-------- Data section

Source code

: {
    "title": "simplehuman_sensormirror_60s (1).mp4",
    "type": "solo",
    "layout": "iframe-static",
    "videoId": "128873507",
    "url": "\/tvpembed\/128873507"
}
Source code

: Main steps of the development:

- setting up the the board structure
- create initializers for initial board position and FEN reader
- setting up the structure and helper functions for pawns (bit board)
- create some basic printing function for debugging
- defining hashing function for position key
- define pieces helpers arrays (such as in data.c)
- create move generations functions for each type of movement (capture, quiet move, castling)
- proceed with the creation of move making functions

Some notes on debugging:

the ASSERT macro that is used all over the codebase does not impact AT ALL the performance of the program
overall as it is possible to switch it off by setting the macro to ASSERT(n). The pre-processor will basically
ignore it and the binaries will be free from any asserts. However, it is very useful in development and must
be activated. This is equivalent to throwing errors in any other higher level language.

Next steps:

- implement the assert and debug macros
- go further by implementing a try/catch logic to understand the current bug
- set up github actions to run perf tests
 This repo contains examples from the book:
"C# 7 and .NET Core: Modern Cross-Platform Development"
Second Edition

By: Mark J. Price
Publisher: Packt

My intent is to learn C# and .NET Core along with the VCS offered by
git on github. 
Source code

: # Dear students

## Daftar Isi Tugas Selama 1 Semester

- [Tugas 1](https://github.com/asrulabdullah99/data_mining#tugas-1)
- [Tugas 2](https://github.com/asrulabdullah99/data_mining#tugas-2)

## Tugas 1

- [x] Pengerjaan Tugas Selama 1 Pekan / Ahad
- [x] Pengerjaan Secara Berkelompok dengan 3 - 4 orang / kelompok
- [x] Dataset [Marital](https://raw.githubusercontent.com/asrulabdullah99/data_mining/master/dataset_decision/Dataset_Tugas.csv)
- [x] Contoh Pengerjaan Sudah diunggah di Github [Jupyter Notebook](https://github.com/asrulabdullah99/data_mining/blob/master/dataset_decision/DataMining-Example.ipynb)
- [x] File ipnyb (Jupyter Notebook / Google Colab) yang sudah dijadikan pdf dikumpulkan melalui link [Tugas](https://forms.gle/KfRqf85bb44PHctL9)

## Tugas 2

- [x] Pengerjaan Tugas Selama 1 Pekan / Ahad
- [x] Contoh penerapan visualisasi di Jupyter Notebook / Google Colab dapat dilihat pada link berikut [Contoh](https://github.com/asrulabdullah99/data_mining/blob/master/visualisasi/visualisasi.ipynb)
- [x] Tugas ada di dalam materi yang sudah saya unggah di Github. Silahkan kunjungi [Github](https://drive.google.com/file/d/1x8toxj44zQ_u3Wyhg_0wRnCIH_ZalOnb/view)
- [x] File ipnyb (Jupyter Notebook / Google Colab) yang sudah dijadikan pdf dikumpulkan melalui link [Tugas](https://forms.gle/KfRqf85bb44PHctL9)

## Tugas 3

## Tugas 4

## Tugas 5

----------------

▸ **What is needed**
The task calls for all lines in the entries that hold "steps".

▸ **Output below**
: Main steps of the development:
Next steps:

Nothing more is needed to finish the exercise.